Short problem 1: In the baseball discussion about Marlon Byrd's contract, translate this sentence into Spanish: "The Cubs need to at least pretend to put a competitive product on the field in order to sell tickets."
Short problem 2: Write the next part of the forum discussion on Marlon Byrd's value to the Cubs, picking up right after its last sentence.

Excerpt to read:
Chapman wasn’t expected to contribute to the MLB team in 2010, so his 2010 dollars would have been allocated to the development pot instead of the MLB salary pot. In fact, if you look at his contract for this year alone, the Cubs could easily have afforded it. Most of his bonus money is deferred big-time. He received $1.5 million on signing the contract and he will receive another $1 million in salary this year. The Cubs could have afforded that contract.
As far as allocation of dollars towards player development, I have been complaining about that all season long. I was pretty pissed at the way the Cubs conducted their draft. Maybe I am completely wrong, and Marlon Byrd’s money came from money that could have gone towards Chapman, but they seem unrelated to me.
http://cincinnati.com/blogs/reds/2010/01/12/chapman-contract-details/
Also
I think the way you want the Cubs to be run isn’t realistic. While to you the difference between 80 wins and 75 wins is completely meaningless, to the Cubs it isn’t. The Cubs need to at least pretend to put a competitive product on the field in order to sell tickets. Having Marlon Byrd instead of Sam Fuld out there, makes it look like the Cubs are attempting to contend.
The Cubs already had almost $140 million of sunk cost in payroll before the Byrd signing. It wouldn’t have made sense for Hendry to go to Ricketts and say that, based on the projections it doesn’t look like we are going to be contenders this year. The Cubs had too much invested to completely throw the season away. Signing Marlon Byrd was at least a low-cost signing that doesn’t really have a long-term effect on the Cubs future.
Finally
To say that Marlon Byrd is outperforming his contract YTD is the understatement of the year. He is likely to end up as a 5 WAR player this year. I realize it’s for a non-contender, but he still is paying for his entire contract in a single season.
As far as what he will be in 2012 (your target for contention), even with tremendous regression he could foreseeably be a 2 WAR player, and be worth his $6.5 million salary. Let’s say Jackson comes up to play CF. Byrd shifts over to RF where he will almost surely be a plus defender. You can rotate Colvin, Byrd and Soriano at the corner spots.
If Byrd puts up a 3 WAR next season and 2 WAR in 2012, the Cubs will have gotten 10 WAR for $16.5 million. Assuming the standard measurement of about $4.5 million/WAR, the Cubs will have gotten $45 million of production for $16.5 million.
i dont think 5 WAR over the next 2 years is realistic
much of his WAR is coming from his fielding and there’s 2 concerns i have with this:
1) his UZR this year is COMPLETELY out of whack with the rest of his career. Is it possible he’s become a +10 as opposed to a -5 (career rating including this year) at age 33??? I guess, but to me that screams outlier and thus unsustainable
2) he averaged 2.3 WAR a season the previous 3 years that encapsulated his 30-32 seasons
I’d say that’s a more reasonable base-line expectation, then throw in the likely regression as he gets further out on the age curve and I think we’re looking closer to 3.5-4.0 WAR over the next two seasons.

Excerpted data:
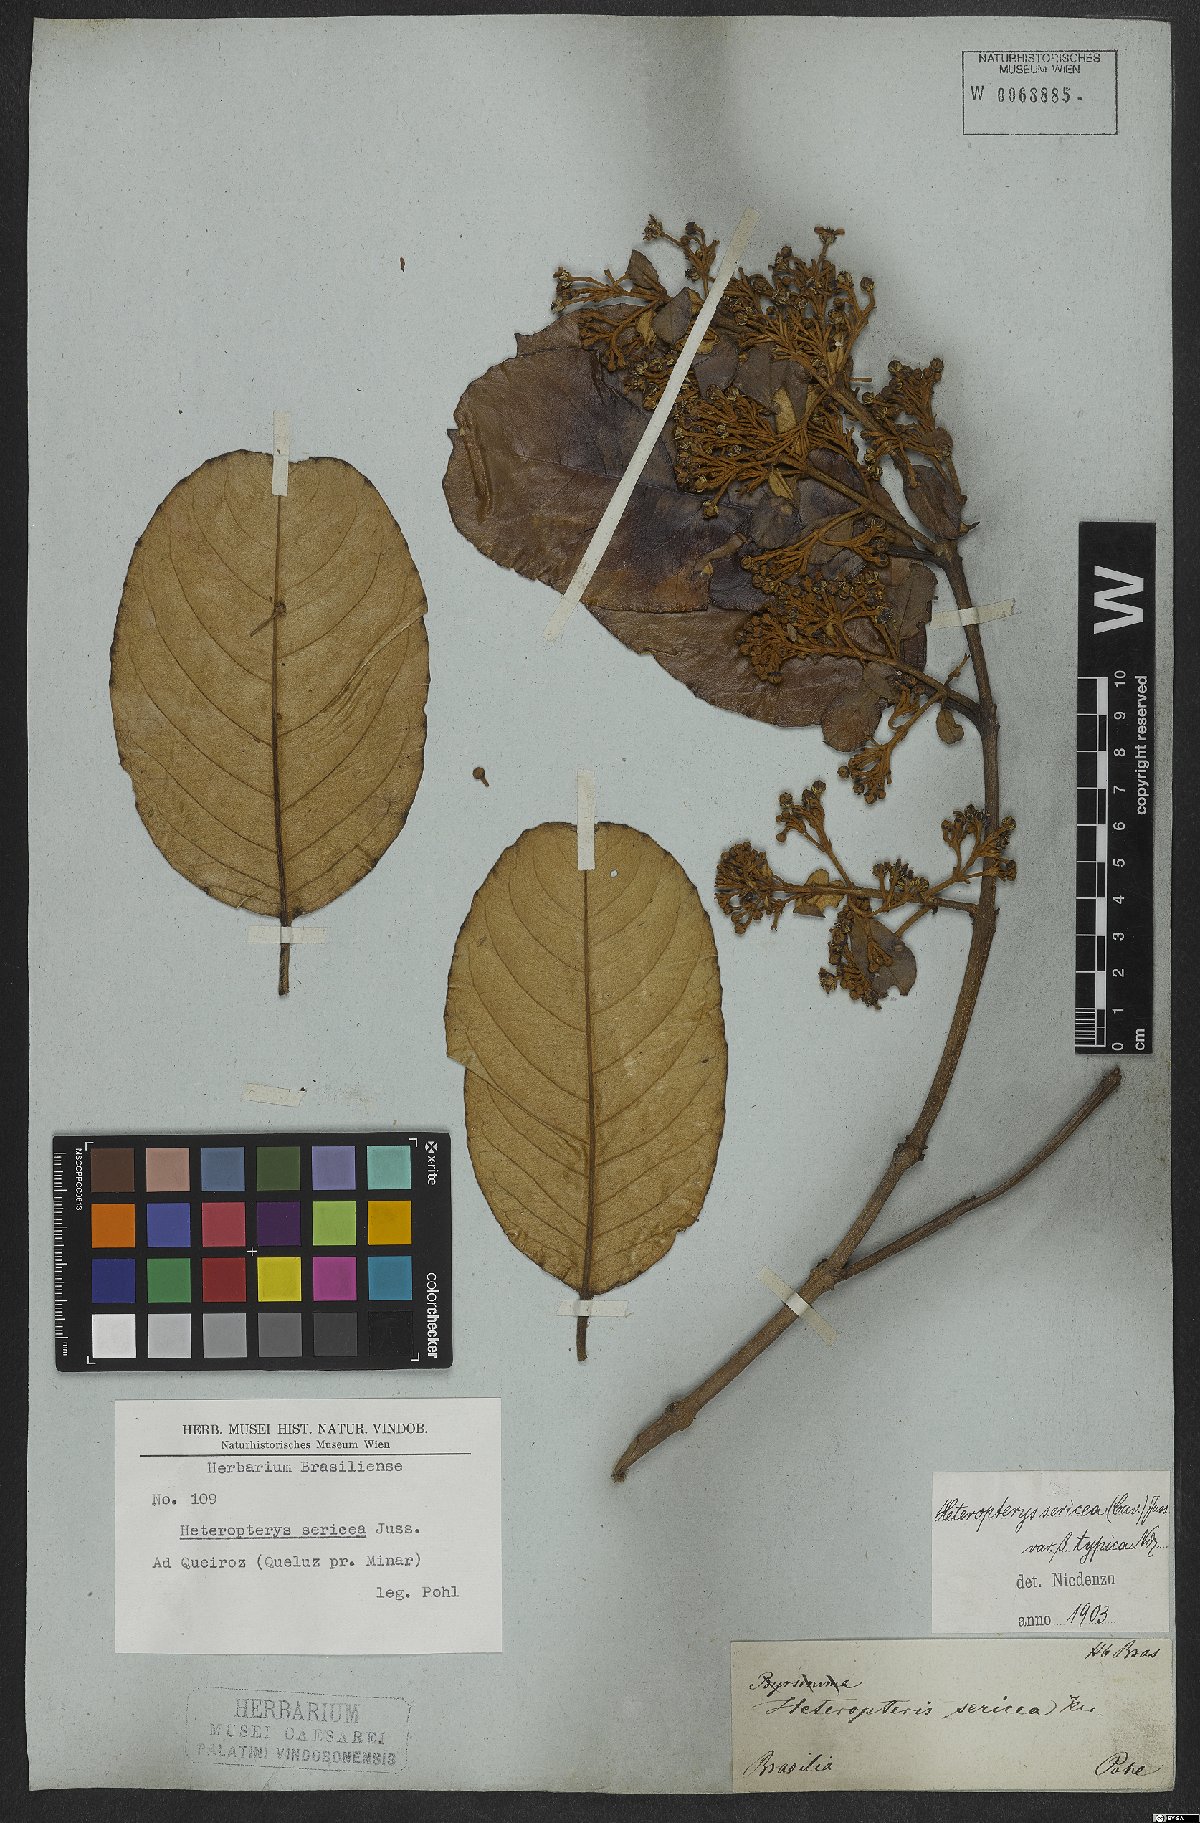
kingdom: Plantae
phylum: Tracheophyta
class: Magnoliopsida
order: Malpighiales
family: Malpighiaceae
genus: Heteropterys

---

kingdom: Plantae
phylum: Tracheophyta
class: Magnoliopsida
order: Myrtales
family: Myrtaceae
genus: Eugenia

Final result 1: Los Cubs necesitan al menos fingir que ponen un producto competitivo en el campo para vender boletos.

Final result 2:
Yes that will still be marked as “profit” for the Cubs in terms of the signing, but in terms of the actual needle on the field and in the stands, it won’t be moved. Unless you can prove that the difference in 75-80 wins moves the needle significantly in terms of attendance.
Then you get into the fact that once the Cubs passed on the opportunity to sell high on him, they recoup no assets for him.
I get that people view the deal by reading fangraphs dollar column compared to salary column but that’s operating in a vacuum. It takes no account for opportunity cost and no account for the marginal win value for the Cubs.
In the end its a signing that has mild positive financial impact but comes with opportunity cost (in the roster spot to develop a player or target a FA and in the money to allocate to other areas, perhaps more development)
FInally, I don’t know why people have the opinion that the development budget is completely separate and independent of the ML payroll. This is silly. If the Cubs had a $90 million major league payroll, you think they’d spend the same way in the draft as they did this year?
Most businesses operate with an overall budget that gets decided from the top and then gets split out amongst departments by a manager. I find it hard to believe the Cubs have static separate budgets for ML Talent and Player Development and they have no impact on one another. That seems ridiculous.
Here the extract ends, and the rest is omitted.